Realising football might be a legitimate career choice, he tapped up Thorp for advice on a player manager. His coach put him in touch with his former agent, and he was on his way.

Suddenly, the prospect of Leake becoming an AFL player was real.

“I’ve actually been watching YouTube videos, ‘day in the life of an AFL footballer’, stupid stuff like that,” he says.

Expectations are high

Leake is yet to deal with the limelight that McKercher has already stepped into, with wide-eyed youngsters already clamouring for his autograph, despite him not even being drafted yet.

“I’ve signed a footy. And a hat. It’s normally photos. I don’t have the greatest handwriting, so I need to work on that a bit. It might look different in a few years,” McKercher says.

It also probably explains why, in contrast to his good mate Leake, who has only arrived on the AFL scene relatively recently, he had no exam commitments this year.

School was never number one for McKercher, who breathed footy as a kid, first through playing Auskick at Prospect, and then kick-to-kick with his Carlton obsessed dad, Darren.

“I used to take my goal posts down to Perth park and pretend to be Chris Judd. They were my fondest memories from back then,” he says.

Upon inspection of his athletic feats, it’s unsurprising that academia never took priority.

A young football player looking off camera.

Colby McKercher ranks Carlton superstar Chris Judd as a playing inspiration.(
ABC News: Maren Preuss

McKercher smashed the 200 metre record at Kings Meadows High School in a scorching time of 23.56 seconds as a 15-year-old. At a recent round of golf at Launceston Golf Club, he shot 1 under through 9 holes.

On the footy field, he became the third Tasmanian to win the Morrish Medal as the best and fairest player in the Under 18 talent league competition.

Where he goes the football follows. McKercher averaged a monstrous 32.5 disposals per game for the Allies this year, and a tick under 30 for the Tasmania Devils.

This year, he only solidified what most recruiters already knew, racking up best and fairest awards, All-Australian and team of the year selections.

“I think I exceeded my expectations slightly, but looking back I think I’ve got a lot to improve on,” he says.

“I’m nowhere near a complete player, so I’m happy with what was, but also looking to what’s next.”

Meals sorted, washing needs work

Ahead of the draft, North Melbourne coach Alastair Clarkson paid McKercher a visit, and while the coaching legend gave little away during their meeting, word filtered back to McKercher that Clarko was impressed.

Perhaps it was McKercher’s eagerness to make an impact at AFL level that caught Clarkson’s eye, or his preparedness to move states to chase his dream.

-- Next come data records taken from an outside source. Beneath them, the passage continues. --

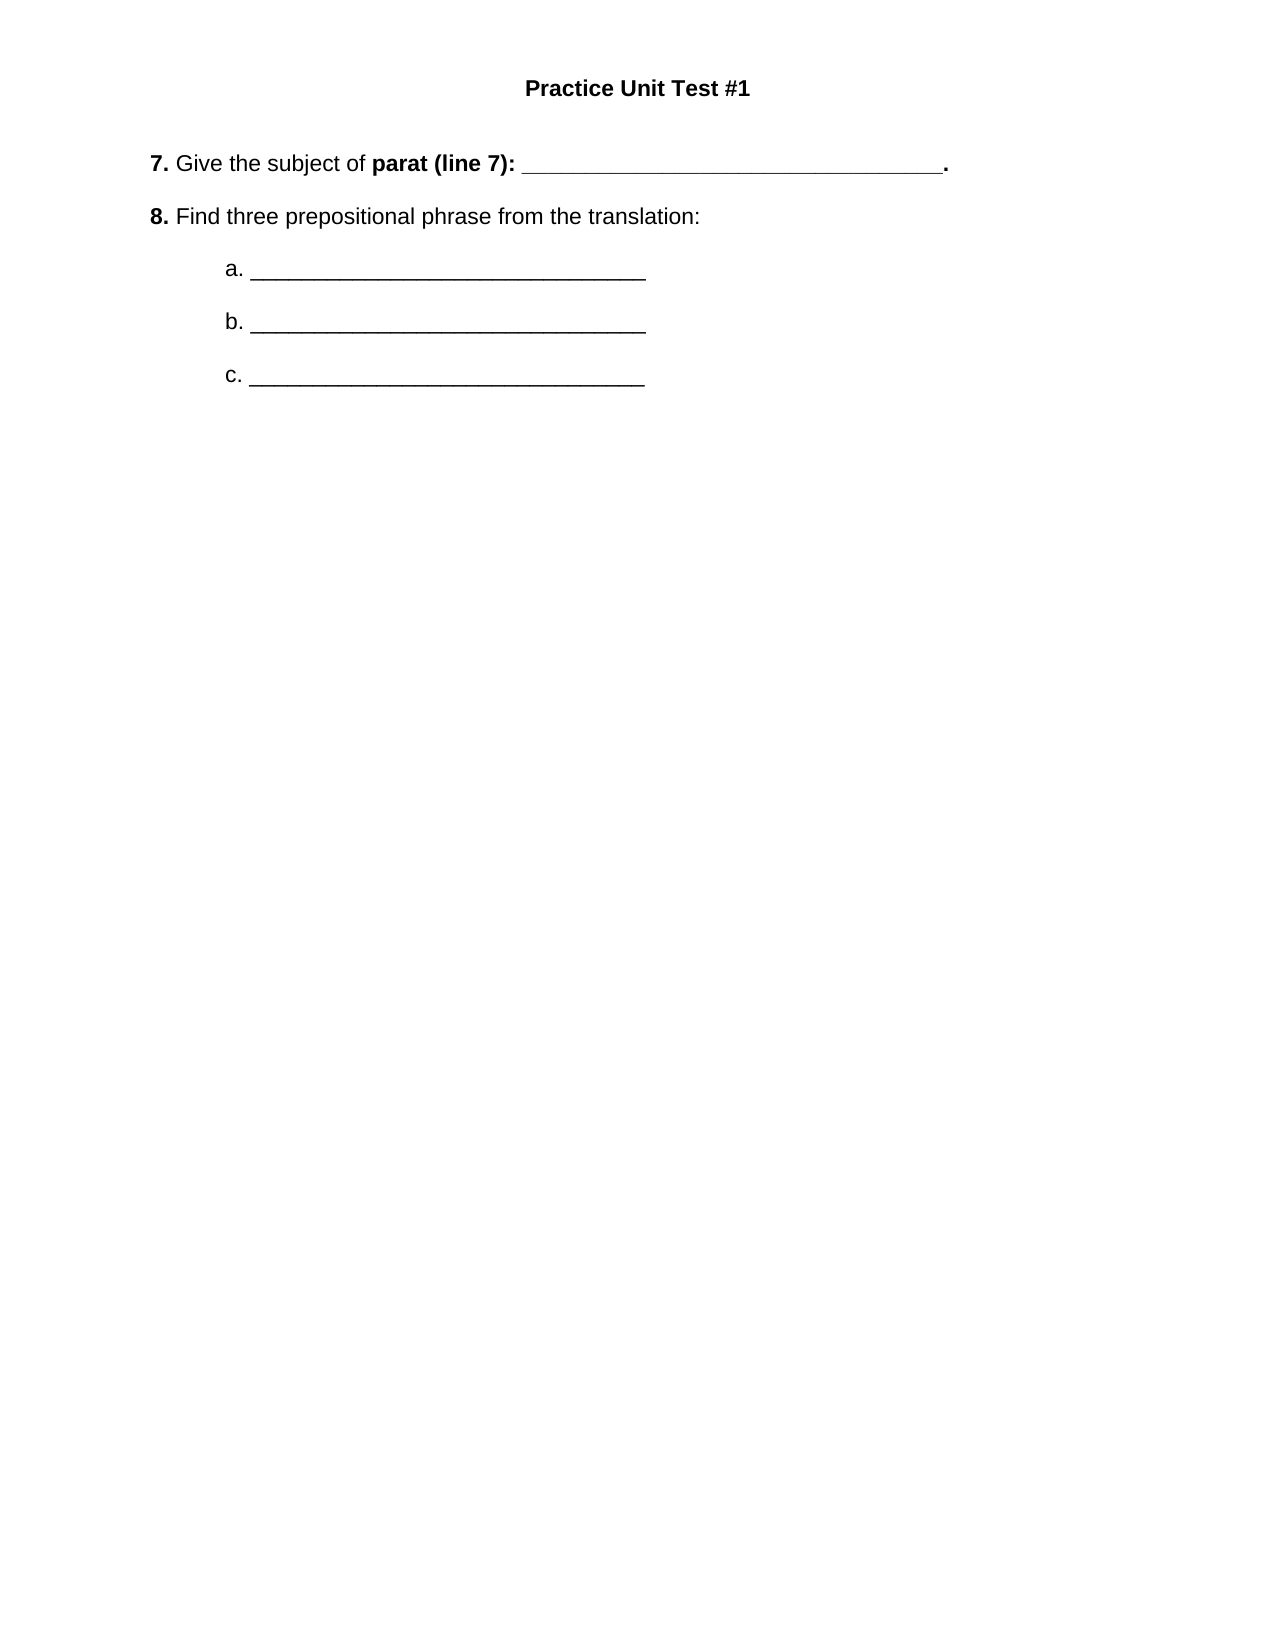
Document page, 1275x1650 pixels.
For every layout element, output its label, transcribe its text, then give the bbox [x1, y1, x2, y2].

text b. _______________________________ [150, 308, 1125, 334]
text a. _______________________________ [150, 255, 1125, 282]
text 7. Give the subject of parat (line 7): _________________________________. [150, 150, 1125, 176]
text 8. Find three prepositional phrase from the translation: [150, 203, 1125, 229]
text c. _______________________________ [150, 361, 1125, 387]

He won’t miss Launceston too much upon being drafted, but will miss his mum Nicole, who acts as a point of difference from the slew of recruiters, coaches and managers who have had the bulk of his attention across the past 12 months.

“Mum’s the biggest one for me. I won’t be home with her anymore, but I’m sure there will be a lot of phone calls to her. She’s a big support and it’s not always about football with her, it’s about me as a person,” he says.

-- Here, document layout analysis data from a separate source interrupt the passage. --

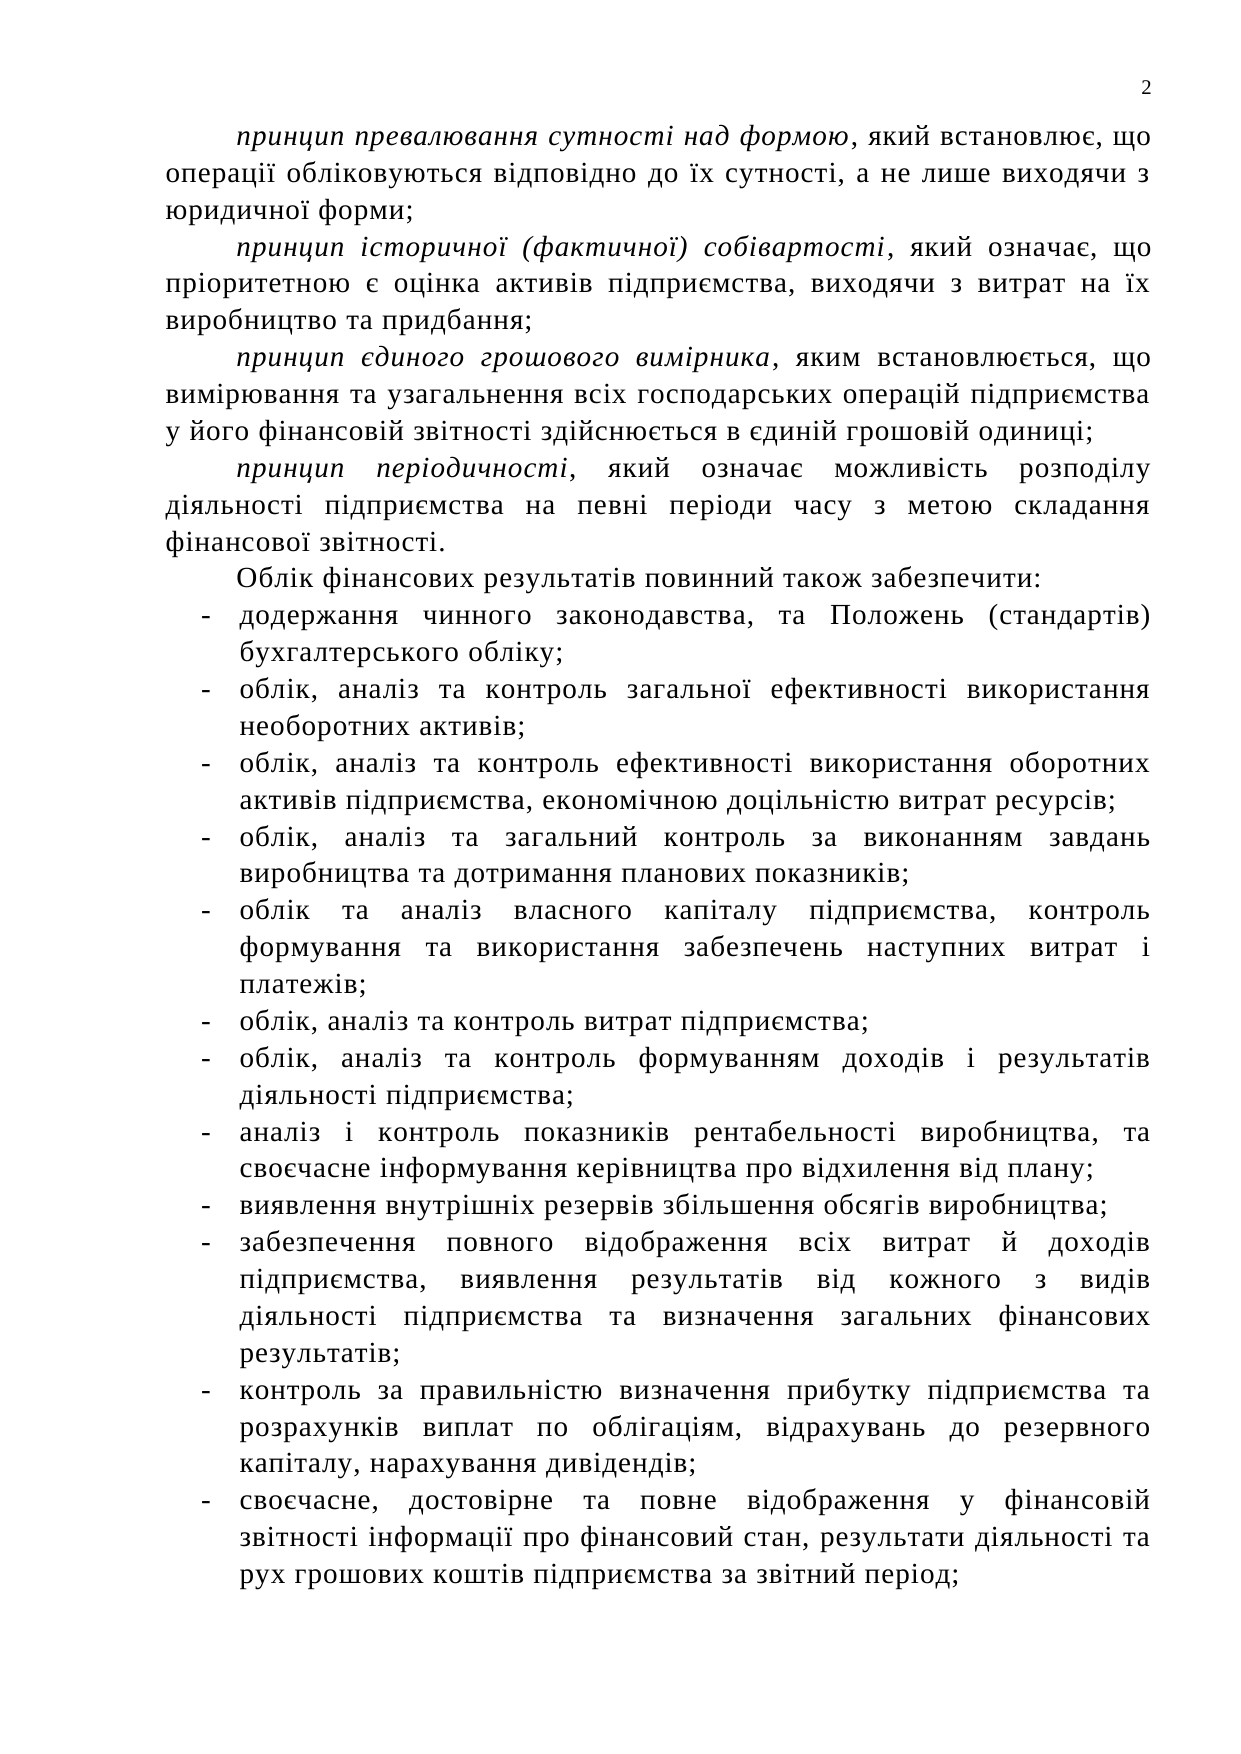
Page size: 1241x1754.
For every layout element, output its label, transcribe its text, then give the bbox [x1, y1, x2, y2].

list облік та аналіз власного капіталу підприємства, контроль формування та використання забезпечень наступних витрат і платежів; [201, 892, 1152, 1000]
list облік, аналіз та контроль витрат підприємства; [201, 1003, 1152, 1037]
text принцип превалювання сутності над формою, який встановлює, що операції обліковуються відповідно до їх сутності, а не лише виходячи з юридичної форми; [165, 118, 1152, 225]
list додержання чинного законодавства, та Положень (стандартів) бухгалтерського обліку; [201, 597, 1152, 668]
text принцип періодичності, який означає можливість розподілу діяльності підприємства на певні періоди часу з метою складання фінансової звітності. [165, 450, 1152, 557]
list контроль за правильністю визначення прибутку підприємства та розрахунків виплат по облігаціям, відрахувань до резервного капіталу, нарахування дивідендів; [201, 1372, 1152, 1479]
list своєчасне, достовірне та повне відображення у фінансовій звітності інформації про фінансовий стан, результати діяльності та рух грошових коштів підприємства за звітний період; [201, 1482, 1152, 1590]
text принцип історичної (фактичної) собівартості, який означає, що пріоритетною є оцінка активів підприємства, виходячи з витрат на їх виробництво та придбання; [165, 229, 1152, 336]
list виявлення внутрішніх резервів збільшення обсягів виробництва; [201, 1187, 1152, 1221]
list облік, аналіз та контроль формуванням доходів і результатів діяльності підприємства; [201, 1040, 1152, 1110]
list облік, аналіз та контроль ефективності використання оборотних активів підприємства, економічною доцільністю витрат ресурсів; [201, 745, 1152, 815]
text Облік фінансових результатів повинний також забезпечити: [165, 561, 1152, 594]
list облік, аналіз та загальний контроль за виконанням завдань виробництва та дотримання планових показників; [201, 819, 1152, 889]
list забезпечення повного відображення всіх витрат й доходів підприємства, виявлення результатів від кожного з видів діяльності підприємства та визначення загальних фінансових результатів; [201, 1224, 1152, 1368]
text принцип єдиного грошового вимірника, яким встановлюється, що вимірювання та узагальнення всіх господарських операцій підприємства у його фінансовій звітності здійснюється в єдиній грошовій одиниці; [165, 339, 1152, 447]
list аналіз і контроль показників рентабельності виробництва, та своєчасне інформування керівництва про відхилення від плану; [201, 1114, 1152, 1184]
list облік, аналіз та контроль загальної ефективності використання необоротних активів; [201, 671, 1152, 742]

Cooking with mum is something he will miss too as he prepares to fly the coop, but he says he has developed an arsenal of dishes that will hold him in good stead.

“I’d say I’m versatile, a bit like Leakey’s footy, I whip out a few things, so a stir-fry, or a pasta before a game.”

That’s not to say McKercher doesn’t have a couple of blind spots ahead of his move interstate.

“I still haven’t learned how to do the washing machine, but I’m getting to that.”